- _Selection_
......

# Band Logos



## MontaraMike (Jul 22, 2013)

Been messing around making logos.












Got Carried away with this one


----------



## Hollowway (Jul 22, 2013)

What software are you doing those in? It looks pretty cool.


----------



## MontaraMike (Jul 22, 2013)

Hollowway said:


> What software are you doing those in? It looks pretty cool.




Hey thanks!

I used Photoshop for the first three and 3Ds Max + Photoshop for the last 2.


----------



## MontaraMike (Jul 22, 2013)

Another One


----------



## MontaraMike (Jul 24, 2013)




----------



## Leuchty (Jul 24, 2013)

^ Thats pretty cool.

 @ "The Unreadable"


----------



## MontaraMike (Jul 24, 2013)

Thanks! I guess the band name is not accurate if you can read it LOL


----------



## DarkWolfXV (Aug 3, 2013)

Not symmetric enough, the coolest band logos look more of like a symmetric-ish stamp than a string of words (like this). Also, I despise the tool that makes *3D* letter thingies. I dont know what it is but it looks atrocious. I'm meaning the "core" of letters in your "The unreadable" logo, the mountain-ish thing. I dont know what it's called but I hate it. A LOT. Not hating on your creations but on the tool you are using. Speaking of your work, the "eye" one is the best imo, reminds me of Rings of Saturn.


----------



## Mike_D (Aug 3, 2013)

DarkWolfXV said:


> Not symmetric enough, the coolest band logos look more of like a symmetric-ish stamp than a string of words (like this). Also, I despise the tool that makes *3D* letter thingies. I dont know what it is but it looks atrocious. I'm meaning the "core" of letters in your "The unreadable" logo, the mountain-ish thing. I dont know what it's called but I hate it. A LOT. Not hating on your creations but on the tool you are using. Speaking of your work, the "eye" one is the best imo, reminds me of Rings of Saturn.



It's the bevel/emboss tool in Photoshop, and I have to agree. I love the design, but the effect is a bit overdone.


----------



## MontaraMike (Aug 4, 2013)

DarkWolfXV, Mike D

I TOTALLY appreciate your constructive criticism. Always looking to improve thank you!

......

- _Data provided_
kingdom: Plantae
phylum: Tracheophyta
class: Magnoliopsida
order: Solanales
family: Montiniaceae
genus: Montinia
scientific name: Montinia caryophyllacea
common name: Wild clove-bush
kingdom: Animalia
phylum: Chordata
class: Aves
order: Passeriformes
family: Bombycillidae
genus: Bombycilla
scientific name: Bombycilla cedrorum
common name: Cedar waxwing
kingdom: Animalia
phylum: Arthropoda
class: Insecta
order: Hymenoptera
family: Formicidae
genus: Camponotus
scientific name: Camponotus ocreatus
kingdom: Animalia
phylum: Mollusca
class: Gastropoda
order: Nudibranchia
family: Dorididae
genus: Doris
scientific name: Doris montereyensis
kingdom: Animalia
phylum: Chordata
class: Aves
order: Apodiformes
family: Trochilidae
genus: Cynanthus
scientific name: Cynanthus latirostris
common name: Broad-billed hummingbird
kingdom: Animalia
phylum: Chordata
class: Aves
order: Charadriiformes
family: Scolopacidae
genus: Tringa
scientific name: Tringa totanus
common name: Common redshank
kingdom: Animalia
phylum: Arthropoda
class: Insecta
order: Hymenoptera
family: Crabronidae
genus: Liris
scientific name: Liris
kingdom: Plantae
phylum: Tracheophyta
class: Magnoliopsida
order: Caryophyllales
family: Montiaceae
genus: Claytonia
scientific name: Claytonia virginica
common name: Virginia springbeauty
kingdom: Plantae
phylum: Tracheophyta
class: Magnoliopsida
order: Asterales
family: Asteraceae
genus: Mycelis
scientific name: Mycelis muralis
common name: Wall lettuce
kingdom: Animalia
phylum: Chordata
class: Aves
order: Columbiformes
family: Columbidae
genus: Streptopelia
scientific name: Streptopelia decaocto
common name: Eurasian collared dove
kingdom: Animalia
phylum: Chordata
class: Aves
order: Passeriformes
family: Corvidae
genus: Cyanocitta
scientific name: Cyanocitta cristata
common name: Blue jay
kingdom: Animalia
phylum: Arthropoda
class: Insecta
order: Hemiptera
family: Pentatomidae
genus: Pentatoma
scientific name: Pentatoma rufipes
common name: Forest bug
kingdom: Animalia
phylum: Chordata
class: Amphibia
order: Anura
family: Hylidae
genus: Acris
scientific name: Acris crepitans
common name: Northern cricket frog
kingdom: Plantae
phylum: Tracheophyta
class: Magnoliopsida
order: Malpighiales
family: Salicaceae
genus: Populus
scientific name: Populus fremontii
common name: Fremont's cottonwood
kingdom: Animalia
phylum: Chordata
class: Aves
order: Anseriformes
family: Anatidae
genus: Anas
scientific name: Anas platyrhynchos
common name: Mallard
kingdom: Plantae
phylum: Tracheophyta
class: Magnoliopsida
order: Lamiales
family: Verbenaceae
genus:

......

- _Things to do_
1. Translate this sentence from the band logo thread into Spanish: "I used Photoshop for the first three and 3Ds Max + Photoshop for the last 2."
2. List the username of every person who posts in the band logo thread, each name once.
3. In the band logo thread, which Photoshop tool does Mike_D identify as the one DarkWolfXV dislikes?

- _Expected results_
1. Usé Photoshop para los tres primeros y 3Ds Max + Photoshop para los últimos 2.

2. MontaraMike, Hollowway, Leuchty, DarkWolfXV, Mike_D

3. The bevel/emboss tool.